Dealing with the side-effects of flying high

Suffering from pain in the ears is common, but understanding why it happens as well as taking a few precautions is important. Here is some valuable information.


Dreading your next trip because you are one of the hundreds of fliers who suffer from pain in the ears the minute your flight takes off? Ear problems are surprisingly common among travellers on airplanes. While sometimes, they can be mildly annoying, at other times, there can be more serious effects, including acute pain in the ears, ear discharge and even temporary loss of hearing.

However, fear not. Understanding why it happens as well as taking a few precautions can ensure that your journey is pleasant from take-off to landing!

Understanding blocked ears

The Eustachian tube is a membrane-lined tube, about the thickness of a pencil lead, which connects the back of the nose to the ears. On one side (the ear), we have a space surrounded by bone and closed off from the outside world by the eardrum, and on the other side, a space that is open to the outside through the nose and mouth. The closed space in the ear is lined by a membrane which constantly absorbs air and this air is replaced from the Eustachian tube. Thus air pressure outside the eardrum and inside the space remains equal. When there is a difference in pressures, the ear feels blocked. This is because if the air in the middle ear is absorbed but not replaced, a vacuum forms which pulls the eardrum inwards, causing a block as it cannot vibrate. It is the stretching of the eardrum that causes pain.

This vacuum also pulls fluid into space from the membrane, filling the middle ear with fluid. This can be dangerous as when the fluid builds up, it punctures the ear drum leading to discharge from the ear.

Common causes of Eustachian block

Common cold, nasal allergies and infection in the tonsils or throat.

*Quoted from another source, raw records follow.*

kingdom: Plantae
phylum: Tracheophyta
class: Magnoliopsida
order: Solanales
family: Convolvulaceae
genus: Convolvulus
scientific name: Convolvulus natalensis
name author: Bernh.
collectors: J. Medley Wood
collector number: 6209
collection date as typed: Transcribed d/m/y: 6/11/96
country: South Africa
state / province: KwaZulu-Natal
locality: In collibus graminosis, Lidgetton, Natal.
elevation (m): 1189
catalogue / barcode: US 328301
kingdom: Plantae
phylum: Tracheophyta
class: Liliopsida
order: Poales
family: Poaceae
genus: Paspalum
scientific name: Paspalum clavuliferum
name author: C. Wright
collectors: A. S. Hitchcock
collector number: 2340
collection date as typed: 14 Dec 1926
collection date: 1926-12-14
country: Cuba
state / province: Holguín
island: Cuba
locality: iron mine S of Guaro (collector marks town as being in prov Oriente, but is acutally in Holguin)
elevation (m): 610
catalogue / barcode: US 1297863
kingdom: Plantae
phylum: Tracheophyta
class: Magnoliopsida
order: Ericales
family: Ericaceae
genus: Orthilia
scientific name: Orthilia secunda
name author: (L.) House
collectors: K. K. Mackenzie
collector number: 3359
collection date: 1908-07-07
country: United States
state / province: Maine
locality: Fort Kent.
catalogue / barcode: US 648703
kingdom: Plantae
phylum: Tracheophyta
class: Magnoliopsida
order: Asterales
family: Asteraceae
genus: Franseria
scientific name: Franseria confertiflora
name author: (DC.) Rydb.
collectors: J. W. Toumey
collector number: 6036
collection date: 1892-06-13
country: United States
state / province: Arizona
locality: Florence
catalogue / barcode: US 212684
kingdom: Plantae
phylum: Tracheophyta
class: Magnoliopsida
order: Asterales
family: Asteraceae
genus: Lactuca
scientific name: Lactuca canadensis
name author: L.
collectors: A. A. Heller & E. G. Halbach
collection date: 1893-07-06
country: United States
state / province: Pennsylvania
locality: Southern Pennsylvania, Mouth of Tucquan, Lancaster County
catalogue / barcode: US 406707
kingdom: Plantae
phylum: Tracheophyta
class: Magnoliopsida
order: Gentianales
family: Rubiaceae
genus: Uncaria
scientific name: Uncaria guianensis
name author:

How does flying cause ear block

When your flight takes off or lands, there is a rapid change in the air pressure. This causes swelling of the membranes, which does not allow the air pressure inside the ear to equalize rapidly, which in turn results in blocked Eustachian tubes and other ear problems.

How to unblock the tubes

  • Swallowing unblocks the Eustachian tubes by activating muscles that open them. Chewing gum or sucking on hard candies helps this process. Yawning works better.
  • If yawning and swallowing both don’t work, pinch your nose shut, close the mouth and make sure you blow air into the nose from the mouth very gently.
  • If the pain and block persists, see a doctor immediately to get decongestant nasal drops and sprays to open the Eustachian tubes before fluid builds up in the ears. In rare cases, if the build-up of fluid in the ear is too much, the doctor may make a tiny puncture in the eardrum to release it. If the problem is recurrent, tiny plastic or metal tubes are inserted into the eardrum to equalise the pressure. These are called grommets—they fall out when the Eustachian tube function recovers.

For babies

  • Sucking on a pacifier or feeding bottle during take-off or landing of the flight works. It is a good idea to feed the baby during the flight. Make sure you don’t allow the child to sleep during take-off and landing.
  • For people with chronic problems
  • Nasal decongestant drops and sprays can be used to open the Eustachian tubes.

Tips for air travellers

  • If you have had ear surgery or are seeking treatment for any problem in your ears, ask your doctor if it’s okay for you to take a flight.
  • If you are currently suffering from a severe cold, sinus infection, or an allergy attack, consider postponing your trip.
  • Keep a decongestant pill or nasal spray handy. Use it approximately an hour before the descent to help the ears pop.
  • Make sure you stay awake during take-off and descent.
  • Carry chewing gum or a couple of hard candies that you can pop into your mouth during your flight.

Note: This is a guest article written by Dr. Dillon Dsouza. Dr. Dsouza is a Mumbai-based consultant and an ENT, head, and neck surgeon. He consults at Jaslok Hospital, Breach Candy Hospital, and Desa Hospital. The views expressed here are personal and that of the author.